Problem: Look below for the line that contains "167: (401, 231)", then copy it and each following line exactly, through and including the line that contains "189: (573, 216)".

Multi-image point correspondence data:
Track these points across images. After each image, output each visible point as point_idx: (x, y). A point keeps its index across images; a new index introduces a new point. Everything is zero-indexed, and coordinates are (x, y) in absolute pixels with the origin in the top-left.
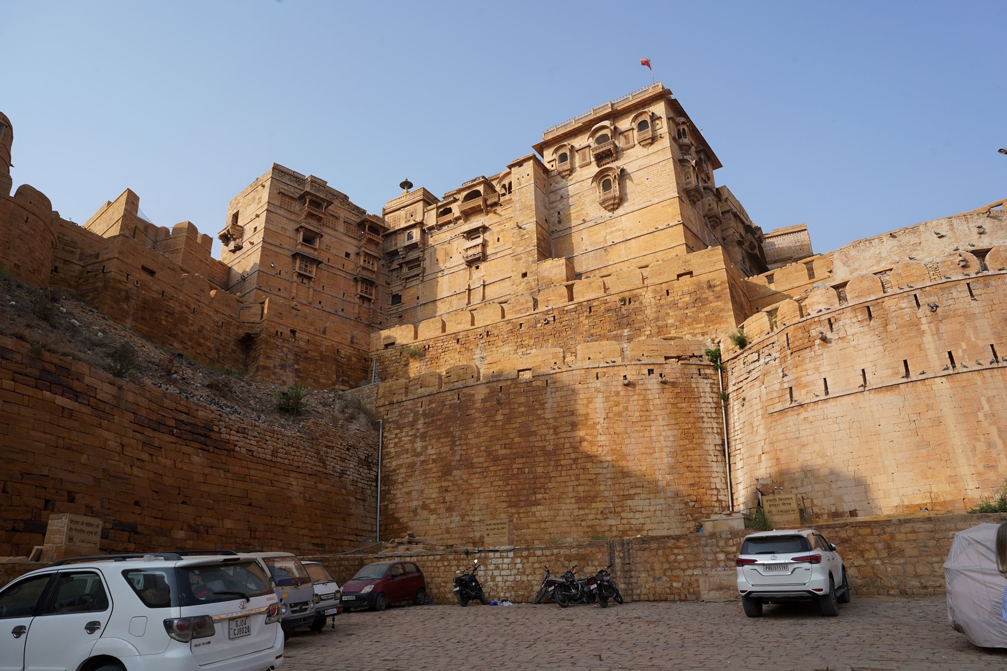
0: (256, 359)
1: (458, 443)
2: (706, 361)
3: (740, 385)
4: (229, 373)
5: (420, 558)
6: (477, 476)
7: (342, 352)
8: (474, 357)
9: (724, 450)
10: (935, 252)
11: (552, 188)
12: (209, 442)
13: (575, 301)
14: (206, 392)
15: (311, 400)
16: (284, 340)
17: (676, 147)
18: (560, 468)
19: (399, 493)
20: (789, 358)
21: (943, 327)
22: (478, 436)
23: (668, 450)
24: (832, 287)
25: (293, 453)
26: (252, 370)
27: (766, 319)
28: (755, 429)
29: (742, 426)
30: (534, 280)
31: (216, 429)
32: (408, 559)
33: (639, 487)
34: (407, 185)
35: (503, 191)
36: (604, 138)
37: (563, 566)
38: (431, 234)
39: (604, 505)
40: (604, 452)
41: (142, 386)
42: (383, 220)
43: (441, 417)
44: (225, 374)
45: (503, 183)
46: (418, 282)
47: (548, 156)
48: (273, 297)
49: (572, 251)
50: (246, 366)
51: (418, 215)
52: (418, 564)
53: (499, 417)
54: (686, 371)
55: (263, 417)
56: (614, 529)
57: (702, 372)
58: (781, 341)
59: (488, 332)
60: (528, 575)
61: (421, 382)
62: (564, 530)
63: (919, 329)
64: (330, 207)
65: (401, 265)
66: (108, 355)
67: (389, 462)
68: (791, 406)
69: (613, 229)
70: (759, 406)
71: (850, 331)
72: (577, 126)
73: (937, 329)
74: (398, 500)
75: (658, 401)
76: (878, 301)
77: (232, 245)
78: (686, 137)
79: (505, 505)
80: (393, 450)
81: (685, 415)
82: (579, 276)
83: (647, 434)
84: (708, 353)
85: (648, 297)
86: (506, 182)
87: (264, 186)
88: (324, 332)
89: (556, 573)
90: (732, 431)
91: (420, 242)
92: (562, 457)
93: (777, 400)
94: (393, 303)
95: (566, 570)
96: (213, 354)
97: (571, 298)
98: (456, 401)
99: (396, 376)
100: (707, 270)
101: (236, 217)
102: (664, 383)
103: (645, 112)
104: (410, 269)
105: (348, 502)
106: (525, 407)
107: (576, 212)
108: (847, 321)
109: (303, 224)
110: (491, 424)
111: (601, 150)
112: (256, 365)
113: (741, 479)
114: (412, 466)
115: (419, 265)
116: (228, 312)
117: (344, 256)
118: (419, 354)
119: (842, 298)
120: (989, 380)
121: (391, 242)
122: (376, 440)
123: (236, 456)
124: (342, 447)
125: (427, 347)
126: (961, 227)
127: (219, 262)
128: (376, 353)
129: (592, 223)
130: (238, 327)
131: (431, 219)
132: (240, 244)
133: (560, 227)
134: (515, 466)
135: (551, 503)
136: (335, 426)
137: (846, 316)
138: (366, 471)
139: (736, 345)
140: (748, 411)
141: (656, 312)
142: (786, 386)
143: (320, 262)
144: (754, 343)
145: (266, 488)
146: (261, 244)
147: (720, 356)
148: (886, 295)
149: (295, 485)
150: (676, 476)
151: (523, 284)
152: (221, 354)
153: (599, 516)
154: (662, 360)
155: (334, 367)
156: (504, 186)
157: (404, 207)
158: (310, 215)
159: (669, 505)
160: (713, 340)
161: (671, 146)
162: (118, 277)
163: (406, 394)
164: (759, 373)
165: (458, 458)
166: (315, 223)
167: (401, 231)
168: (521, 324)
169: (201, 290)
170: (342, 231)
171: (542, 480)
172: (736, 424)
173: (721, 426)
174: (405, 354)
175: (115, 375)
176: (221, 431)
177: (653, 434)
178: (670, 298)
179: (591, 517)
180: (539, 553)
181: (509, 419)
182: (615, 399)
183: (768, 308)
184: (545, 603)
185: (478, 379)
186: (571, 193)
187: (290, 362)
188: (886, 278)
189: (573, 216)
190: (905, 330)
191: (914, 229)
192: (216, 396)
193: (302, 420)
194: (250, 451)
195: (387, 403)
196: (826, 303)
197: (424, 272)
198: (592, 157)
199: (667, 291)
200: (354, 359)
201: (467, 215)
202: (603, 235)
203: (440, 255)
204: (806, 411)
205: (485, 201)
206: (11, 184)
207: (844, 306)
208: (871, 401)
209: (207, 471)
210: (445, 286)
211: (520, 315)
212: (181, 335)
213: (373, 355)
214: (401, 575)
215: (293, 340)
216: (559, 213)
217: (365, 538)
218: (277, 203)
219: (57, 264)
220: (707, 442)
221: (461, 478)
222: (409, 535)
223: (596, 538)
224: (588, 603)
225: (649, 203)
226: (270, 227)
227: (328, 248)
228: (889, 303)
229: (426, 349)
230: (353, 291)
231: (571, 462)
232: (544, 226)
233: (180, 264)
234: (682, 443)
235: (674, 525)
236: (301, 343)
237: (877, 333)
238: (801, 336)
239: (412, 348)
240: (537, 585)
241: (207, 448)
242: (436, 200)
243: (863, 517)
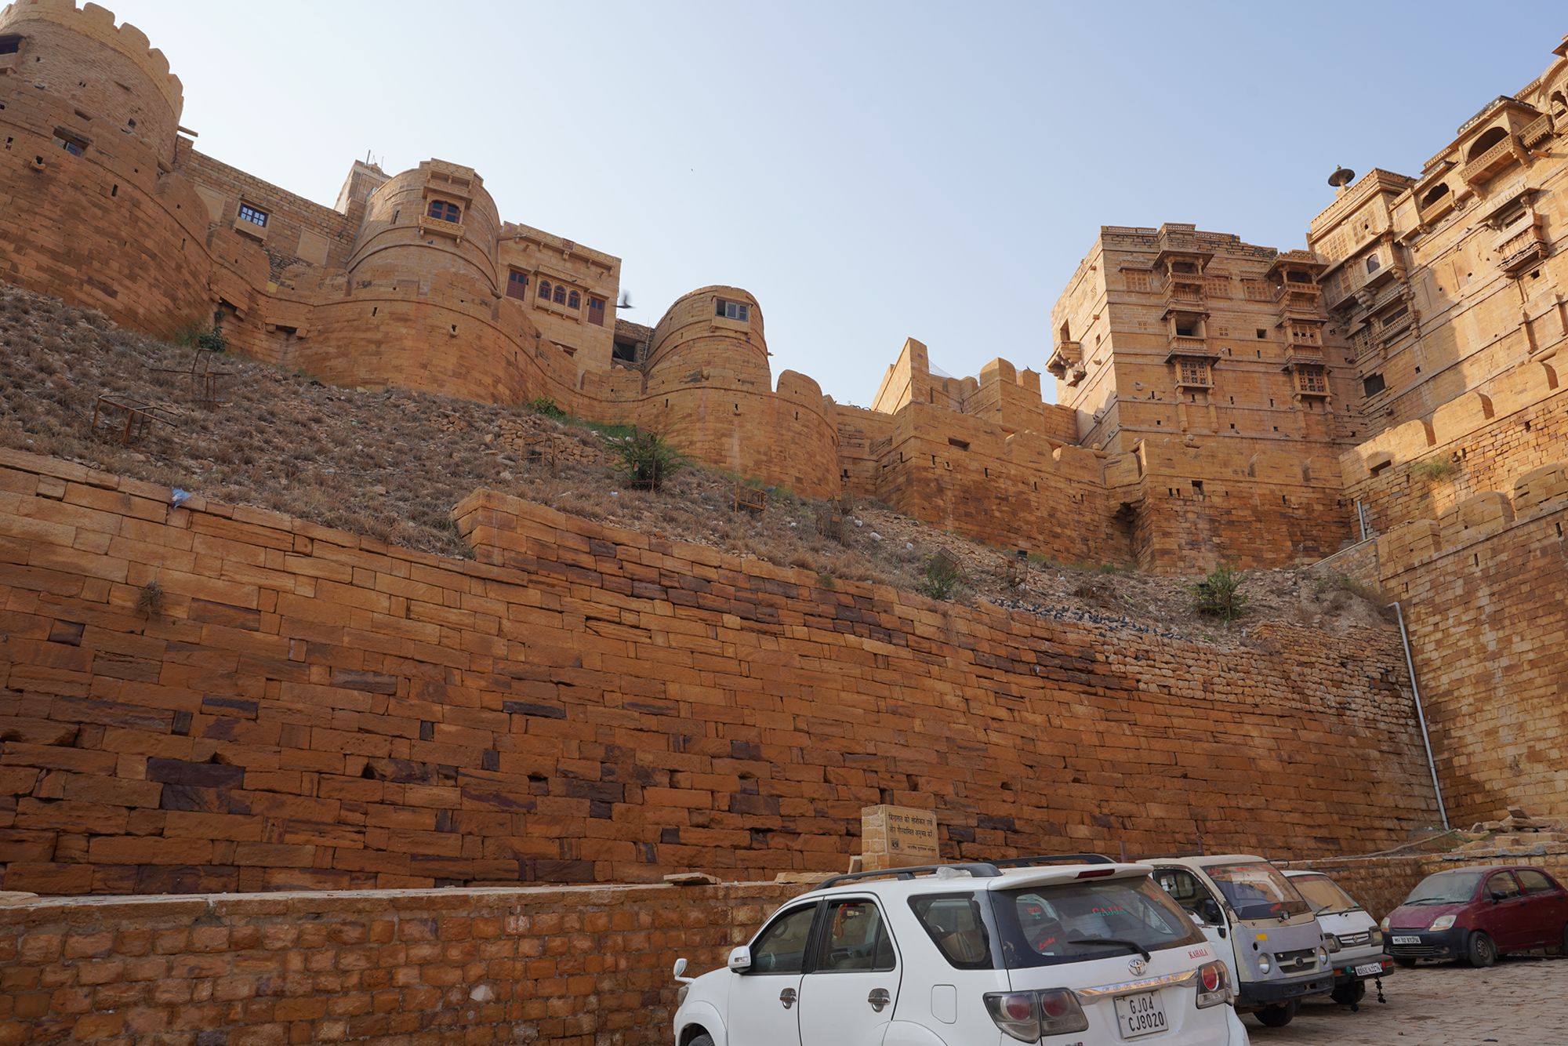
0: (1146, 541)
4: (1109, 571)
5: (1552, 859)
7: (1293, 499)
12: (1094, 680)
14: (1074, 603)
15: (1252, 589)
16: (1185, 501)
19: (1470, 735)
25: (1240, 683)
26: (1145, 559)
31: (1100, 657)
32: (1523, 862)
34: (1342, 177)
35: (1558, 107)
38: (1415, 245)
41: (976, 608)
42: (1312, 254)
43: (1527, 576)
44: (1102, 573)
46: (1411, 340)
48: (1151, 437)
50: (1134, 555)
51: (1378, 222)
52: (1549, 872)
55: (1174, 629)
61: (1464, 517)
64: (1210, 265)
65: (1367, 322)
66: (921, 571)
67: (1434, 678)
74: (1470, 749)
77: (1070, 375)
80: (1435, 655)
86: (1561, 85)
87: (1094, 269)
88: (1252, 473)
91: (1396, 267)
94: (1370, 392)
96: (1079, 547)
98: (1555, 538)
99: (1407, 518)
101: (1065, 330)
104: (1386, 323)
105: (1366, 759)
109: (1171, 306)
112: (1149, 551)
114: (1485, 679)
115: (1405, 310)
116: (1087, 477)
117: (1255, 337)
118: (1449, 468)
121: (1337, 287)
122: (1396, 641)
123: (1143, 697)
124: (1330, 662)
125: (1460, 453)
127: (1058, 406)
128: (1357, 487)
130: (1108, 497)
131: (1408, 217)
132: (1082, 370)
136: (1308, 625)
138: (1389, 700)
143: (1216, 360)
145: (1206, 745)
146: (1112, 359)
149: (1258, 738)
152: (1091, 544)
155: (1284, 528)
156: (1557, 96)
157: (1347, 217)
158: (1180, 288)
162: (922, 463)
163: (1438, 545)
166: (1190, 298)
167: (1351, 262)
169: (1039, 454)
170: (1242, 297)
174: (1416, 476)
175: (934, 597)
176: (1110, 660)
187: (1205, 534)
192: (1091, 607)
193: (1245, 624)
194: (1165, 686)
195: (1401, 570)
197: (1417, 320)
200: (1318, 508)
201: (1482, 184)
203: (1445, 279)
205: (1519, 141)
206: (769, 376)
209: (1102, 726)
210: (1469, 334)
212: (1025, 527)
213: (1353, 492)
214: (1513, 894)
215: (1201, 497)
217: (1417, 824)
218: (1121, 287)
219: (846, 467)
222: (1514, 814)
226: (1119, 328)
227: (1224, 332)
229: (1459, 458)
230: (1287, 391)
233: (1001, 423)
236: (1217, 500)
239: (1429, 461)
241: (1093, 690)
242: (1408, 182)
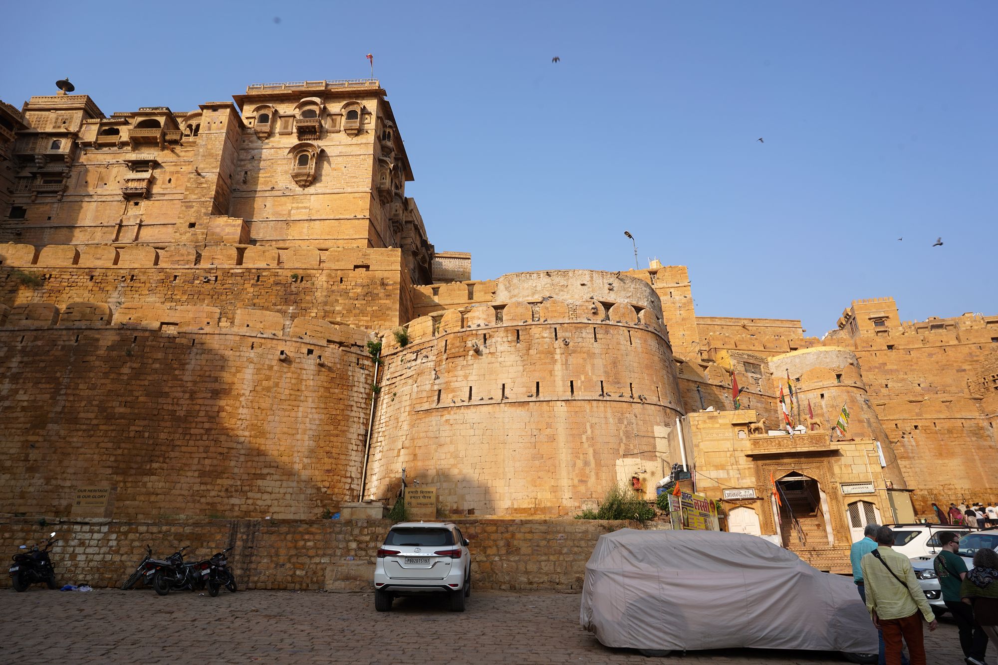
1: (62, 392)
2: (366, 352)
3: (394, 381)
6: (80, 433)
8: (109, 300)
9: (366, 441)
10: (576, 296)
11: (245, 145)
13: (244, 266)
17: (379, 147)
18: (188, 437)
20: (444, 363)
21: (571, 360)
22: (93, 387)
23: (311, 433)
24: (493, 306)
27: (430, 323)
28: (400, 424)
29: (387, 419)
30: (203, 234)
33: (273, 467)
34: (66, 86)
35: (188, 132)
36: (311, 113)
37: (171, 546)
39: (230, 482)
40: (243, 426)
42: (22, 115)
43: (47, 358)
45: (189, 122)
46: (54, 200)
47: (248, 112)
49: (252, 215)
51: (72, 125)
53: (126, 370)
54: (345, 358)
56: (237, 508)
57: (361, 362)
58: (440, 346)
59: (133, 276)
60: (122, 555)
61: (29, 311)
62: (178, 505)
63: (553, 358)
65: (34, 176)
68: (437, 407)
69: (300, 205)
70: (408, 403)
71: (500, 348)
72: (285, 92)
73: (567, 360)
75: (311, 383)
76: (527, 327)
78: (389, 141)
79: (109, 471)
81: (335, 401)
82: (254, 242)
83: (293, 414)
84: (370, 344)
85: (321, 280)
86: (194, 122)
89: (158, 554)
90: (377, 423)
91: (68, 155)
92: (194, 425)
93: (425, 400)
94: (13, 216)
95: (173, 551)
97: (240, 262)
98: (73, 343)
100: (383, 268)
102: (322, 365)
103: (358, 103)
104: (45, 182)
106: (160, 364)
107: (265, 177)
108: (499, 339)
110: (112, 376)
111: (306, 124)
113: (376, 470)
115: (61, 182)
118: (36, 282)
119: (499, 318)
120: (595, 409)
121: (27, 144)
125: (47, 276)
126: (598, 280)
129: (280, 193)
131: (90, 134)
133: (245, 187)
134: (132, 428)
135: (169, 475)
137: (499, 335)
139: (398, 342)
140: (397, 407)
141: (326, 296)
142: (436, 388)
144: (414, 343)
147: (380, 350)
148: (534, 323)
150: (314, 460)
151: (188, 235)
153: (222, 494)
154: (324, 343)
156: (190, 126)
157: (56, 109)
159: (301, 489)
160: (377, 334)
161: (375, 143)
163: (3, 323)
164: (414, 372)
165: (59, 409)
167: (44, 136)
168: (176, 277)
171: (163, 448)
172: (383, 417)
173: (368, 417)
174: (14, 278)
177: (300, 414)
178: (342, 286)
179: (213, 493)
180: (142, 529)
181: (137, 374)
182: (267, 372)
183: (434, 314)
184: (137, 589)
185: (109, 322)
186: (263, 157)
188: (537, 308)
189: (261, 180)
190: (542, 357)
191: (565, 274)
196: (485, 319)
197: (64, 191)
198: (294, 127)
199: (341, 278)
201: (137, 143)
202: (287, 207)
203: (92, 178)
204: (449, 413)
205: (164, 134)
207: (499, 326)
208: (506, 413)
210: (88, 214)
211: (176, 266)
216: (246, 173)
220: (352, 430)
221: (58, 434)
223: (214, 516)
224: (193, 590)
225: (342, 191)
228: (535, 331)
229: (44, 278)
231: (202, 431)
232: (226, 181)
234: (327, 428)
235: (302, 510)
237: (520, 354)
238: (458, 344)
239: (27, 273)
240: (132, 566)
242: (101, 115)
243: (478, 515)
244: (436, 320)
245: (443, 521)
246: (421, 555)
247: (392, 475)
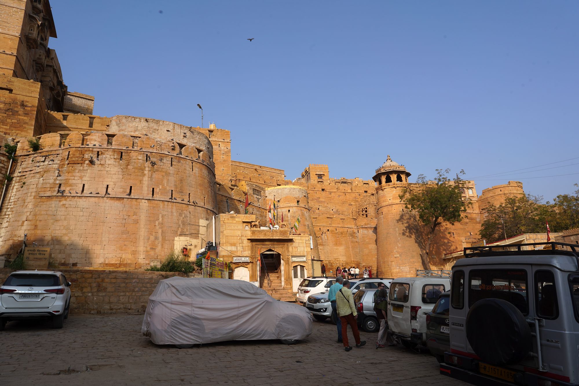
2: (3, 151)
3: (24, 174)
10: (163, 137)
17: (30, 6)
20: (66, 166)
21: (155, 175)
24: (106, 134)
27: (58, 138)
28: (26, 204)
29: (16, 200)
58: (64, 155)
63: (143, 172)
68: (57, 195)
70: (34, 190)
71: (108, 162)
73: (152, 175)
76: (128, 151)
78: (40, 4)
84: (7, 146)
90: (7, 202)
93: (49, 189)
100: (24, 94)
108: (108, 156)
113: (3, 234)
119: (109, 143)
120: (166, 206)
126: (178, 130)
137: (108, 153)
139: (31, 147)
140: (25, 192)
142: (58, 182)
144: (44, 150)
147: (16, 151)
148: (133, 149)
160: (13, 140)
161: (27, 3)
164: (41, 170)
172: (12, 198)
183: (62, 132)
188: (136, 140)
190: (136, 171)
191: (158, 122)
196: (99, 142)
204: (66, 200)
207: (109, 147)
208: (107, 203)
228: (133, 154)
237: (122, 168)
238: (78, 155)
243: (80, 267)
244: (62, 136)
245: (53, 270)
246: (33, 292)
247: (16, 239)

Answer section:
167: (401, 231)
168: (521, 324)
169: (201, 290)
170: (342, 231)
171: (542, 480)
172: (736, 424)
173: (721, 426)
174: (405, 354)
175: (115, 375)
176: (221, 431)
177: (653, 434)
178: (670, 298)
179: (591, 517)
180: (539, 553)
181: (509, 419)
182: (615, 399)
183: (768, 308)
184: (545, 603)
185: (478, 379)
186: (571, 193)
187: (290, 362)
188: (886, 278)
189: (573, 216)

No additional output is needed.